El menor permanece internado en el Hospital de Urgencias de la capital cordobesa desde el pasado jueves 9 de julio. El ataque ocurrió en pleno centro de la Villa Serrana, cuando Santiago caminaba junto a un amigo y fue sorprendido por la espalda por un grupo de personas.

A pesar de que el adolescente continúa bajo asistencia mecánica respiratoria y en estado de coma inducido, la última actualización médica trajo un enorme alivio para su entorno familiar. María, la madre de Santiago, destacó en declaraciones televisivas que su hijo ya no presenta inflamación cerebral y que los médicos han podido retirarle la medicación farmacológica.
Debido a que el joven se encuentra estable, el equipo de profesionales comenzó a intentar bajar los niveles de sedación.
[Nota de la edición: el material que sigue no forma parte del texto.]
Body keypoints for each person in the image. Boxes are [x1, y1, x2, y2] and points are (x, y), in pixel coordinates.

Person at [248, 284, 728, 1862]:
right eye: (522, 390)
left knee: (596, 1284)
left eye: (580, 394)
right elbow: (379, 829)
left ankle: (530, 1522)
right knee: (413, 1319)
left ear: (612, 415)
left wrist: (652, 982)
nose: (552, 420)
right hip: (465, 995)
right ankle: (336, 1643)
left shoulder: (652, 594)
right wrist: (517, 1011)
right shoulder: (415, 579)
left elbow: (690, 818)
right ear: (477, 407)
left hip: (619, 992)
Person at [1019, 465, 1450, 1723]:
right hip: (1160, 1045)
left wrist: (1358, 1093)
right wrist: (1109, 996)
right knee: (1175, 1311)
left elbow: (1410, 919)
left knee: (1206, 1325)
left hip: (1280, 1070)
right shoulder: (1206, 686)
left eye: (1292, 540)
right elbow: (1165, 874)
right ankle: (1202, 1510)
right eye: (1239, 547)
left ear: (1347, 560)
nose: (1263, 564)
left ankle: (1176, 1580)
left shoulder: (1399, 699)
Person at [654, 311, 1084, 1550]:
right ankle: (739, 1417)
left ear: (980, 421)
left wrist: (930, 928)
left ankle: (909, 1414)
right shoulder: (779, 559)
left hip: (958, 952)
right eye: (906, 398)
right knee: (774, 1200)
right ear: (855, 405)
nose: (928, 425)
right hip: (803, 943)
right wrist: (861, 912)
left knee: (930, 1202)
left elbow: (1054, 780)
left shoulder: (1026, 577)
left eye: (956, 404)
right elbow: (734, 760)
Aunque el proceso debe realizarse con extrema cautela —ya que ante cualquier alteración física se vuelve a restablecer el esquema anterior para protegerlo—, la desaparición de la presión en el cerebro marca un paso fundamental en su recuperación.
En paralelo a las novedades de salud, la investigación judicial avanzó de manera acelerada. Durante las últimas horas del sábado, las fuerzas de seguridad detuvieron a tres jóvenes, dos de los cuales son menores de edad, señalados como los presuntos responsables del ataque.
De acuerdo con la información brindada por el Ministerio Público Fiscal, las capturas fueron posibles gracias al exhaustivo análisis de las cámaras de seguridad públicas y privadas de la zona; las pruebas recolectadas en el lugar del hecho por la Policía de Córdoba, y el trabajo coordinado entre la Fiscalía de Feria y la Unidad Judicial local, lo que permitió identificar con rapidez a los sospechosos.